» **Extract to read**
□ □ □ □

The loop tax, stated precisely
A direct LLM call costs roughly proportionally to input + output tokens: predictable, linear. An agentic system breaks that relationship because a single user-facing task typically requires many LLM calls, and each call's output gets appended to the context window that subsequent calls must process.
A task that runs ten planning-retrieval-execution-verification cycles does not cost ten times a direct call. It costs the sum of ten calls where each input window is larger than the one before it. At a 128K token context window, a session that starts at 5K tokens and grows by 8K tokens per cycle can reach 85K input tokens by its final call — at which point the last call alone costs as much as the first seventeen combined.
This is the loop tax: each cycle multiplies cost through window growth, not just by adding more calls.
The standard fix and its second-order effect
The obvious response is to cap context growth through compaction: when the context window reaches a threshold, summarize or truncate the oldest segments and replace them with a shorter representation. This keeps per-call input costs bounded and prevents runaway billing from a session gone wrong.
This works for the cost problem. It creates a different problem.
Compaction is a lossy operation. The summary of a planning cycle or tool call sequence is shorter than the original by design — that is what makes it useful for cost control. But the agent operating on that summary does not have access to the same details that were in the original. Specific constraints, edge cases, prior decisions, and grounding context can be compressed away or omitted entirely in a summarized representation.
The agent after a compaction event is not the same agent as before. Its effective prior has changed. Depending on what was lost, its outputs on subsequent calls may differ — in vocabulary, in the tools it chooses, in how it handles the same type of input. The change may be subtle enough that it does not surface in accuracy benchmarks while still being detectable in behavioral patterns.
What behavioral drift after compaction looks like
There are three observable signals that span a compaction boundary without requiring access to model weights or internals:
Ghost lexicon decay. Long-running agents develop precise vocabulary for the domain they operate in — specific terms, formulations, and patterns grounded in earlier context. After compaction, if that grounding was compressed away, the agent uses less precise or less consistent language for the same concepts. The terms that were present in the original context but absent from the summary tend to disappear from outputs.

□ □ □ □

» **Extracted information**

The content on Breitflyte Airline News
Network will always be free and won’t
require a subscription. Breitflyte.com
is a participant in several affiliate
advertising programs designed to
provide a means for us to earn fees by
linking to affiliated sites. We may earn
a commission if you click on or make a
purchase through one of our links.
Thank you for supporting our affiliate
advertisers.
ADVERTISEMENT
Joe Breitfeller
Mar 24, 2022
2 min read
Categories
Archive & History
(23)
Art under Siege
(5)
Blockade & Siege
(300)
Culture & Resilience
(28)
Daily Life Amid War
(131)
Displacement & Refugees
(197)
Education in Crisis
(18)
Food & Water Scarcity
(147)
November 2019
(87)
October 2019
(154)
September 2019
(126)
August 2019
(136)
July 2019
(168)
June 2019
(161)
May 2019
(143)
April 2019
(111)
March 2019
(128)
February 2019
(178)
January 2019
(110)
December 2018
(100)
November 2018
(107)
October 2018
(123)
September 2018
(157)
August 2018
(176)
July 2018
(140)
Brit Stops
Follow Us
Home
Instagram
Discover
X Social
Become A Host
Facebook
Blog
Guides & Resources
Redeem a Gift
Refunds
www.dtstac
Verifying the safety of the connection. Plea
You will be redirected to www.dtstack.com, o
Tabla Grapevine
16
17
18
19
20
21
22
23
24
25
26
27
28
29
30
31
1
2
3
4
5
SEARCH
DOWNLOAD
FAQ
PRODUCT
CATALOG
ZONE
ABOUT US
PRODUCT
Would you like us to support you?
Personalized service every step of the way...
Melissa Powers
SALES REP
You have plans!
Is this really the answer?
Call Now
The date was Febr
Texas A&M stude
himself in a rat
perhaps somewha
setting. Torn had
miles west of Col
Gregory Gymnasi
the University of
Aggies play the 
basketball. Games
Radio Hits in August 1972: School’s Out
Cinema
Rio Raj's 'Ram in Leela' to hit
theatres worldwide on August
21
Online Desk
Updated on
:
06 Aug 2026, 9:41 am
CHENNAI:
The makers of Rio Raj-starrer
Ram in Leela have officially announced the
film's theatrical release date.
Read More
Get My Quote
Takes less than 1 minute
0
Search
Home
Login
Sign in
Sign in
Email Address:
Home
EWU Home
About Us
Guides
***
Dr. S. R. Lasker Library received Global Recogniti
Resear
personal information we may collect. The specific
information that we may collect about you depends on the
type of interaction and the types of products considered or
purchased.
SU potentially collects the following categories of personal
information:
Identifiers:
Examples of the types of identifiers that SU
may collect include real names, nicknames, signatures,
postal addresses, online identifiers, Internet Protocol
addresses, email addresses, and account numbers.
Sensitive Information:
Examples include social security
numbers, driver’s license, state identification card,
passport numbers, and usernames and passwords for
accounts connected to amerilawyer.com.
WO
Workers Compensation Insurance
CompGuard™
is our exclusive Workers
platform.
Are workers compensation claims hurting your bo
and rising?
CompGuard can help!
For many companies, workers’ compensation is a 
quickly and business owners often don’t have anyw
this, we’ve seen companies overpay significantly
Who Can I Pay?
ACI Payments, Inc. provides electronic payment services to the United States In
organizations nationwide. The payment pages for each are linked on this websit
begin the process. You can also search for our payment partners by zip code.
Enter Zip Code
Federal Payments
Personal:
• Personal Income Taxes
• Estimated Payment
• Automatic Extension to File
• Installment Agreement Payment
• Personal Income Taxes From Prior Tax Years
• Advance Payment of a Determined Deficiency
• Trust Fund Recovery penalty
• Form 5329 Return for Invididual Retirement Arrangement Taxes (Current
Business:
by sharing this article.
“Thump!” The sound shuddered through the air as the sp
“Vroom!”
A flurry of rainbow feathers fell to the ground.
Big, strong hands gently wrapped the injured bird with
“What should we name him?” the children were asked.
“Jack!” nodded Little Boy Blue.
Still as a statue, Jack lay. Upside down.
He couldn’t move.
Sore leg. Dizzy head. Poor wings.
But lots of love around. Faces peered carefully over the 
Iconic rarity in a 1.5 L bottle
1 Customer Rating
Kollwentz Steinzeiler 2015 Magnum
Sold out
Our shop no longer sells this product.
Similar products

□ □ □ □

» **Task 1**
In one to three sentences, explain why, according to the article on the loop tax, a task that runs ten cycles costs more than ten times a direct call.
» **Task 2**
Pick up the article on the loop tax after its last sentence and continue it.

» **Exercise response 1**
Each call's output is appended to the context window that later calls must process, so every call has a larger input window than the one before it. The task therefore costs the sum of ten calls with growing inputs, not ten equal calls.

» **Exercise response 2**
Context consistency score (CCS). You can embed outputs from before and after a compaction event and measure cosine similarity. Outputs grounded in similar context should produce similar embeddings. A drop in CCS after compaction is a signal that the agent's effective knowledge state changed beyond what the task demands alone would explain.
Tool call distribution shift. Agents with stable behavioral patterns use tools in consistent distributions — certain tools appear more or less frequently in similar task contexts. A statistically significant shift in tool call frequency after a compaction event often indicates that the agent lost grounding about when and how to use specific tools.
None of these signals require you to know what was in the compressed summary. They are observable from inputs and outputs alone, which makes them framework-agnostic and deployable without changes to the underlying model or context management system.
The measurement layer
compression-monitor is an open-source framework-agnostic library for instrumenting these three signals across compaction boundaries. It integrates with smolagents, LangChain, Semantic Kernel, CAMEL, and the Anthropic Agent SDK. The measurement harness is separate from the inference path: you install it alongside your existing agent framework and it observes without modifying runtime behavior.
The core use case is catching compaction-driven drift before it propagates. If your agent runs long sessions, handles stateful workflows, or needs consistent behavior across multi-day or multi-week execution windows, you want to know when a compaction event materially changed its behavioral profile — not just when its outputs were wrong on a benchmark task.
GitHub: agent-morrow/compression-monitor
The two-sided problem
The loop tax and the compaction tax are two sides of the same architectural problem: context is a bounded resource, and managing that bound has costs on both the billing side and the correctness side.
Policies that enforce per-session token budgets address the billing side by capping loop count and context growth before they compound. Behavioral drift monitoring addresses the correctness side by measuring what compaction events actually did to the agent's effective knowledge state.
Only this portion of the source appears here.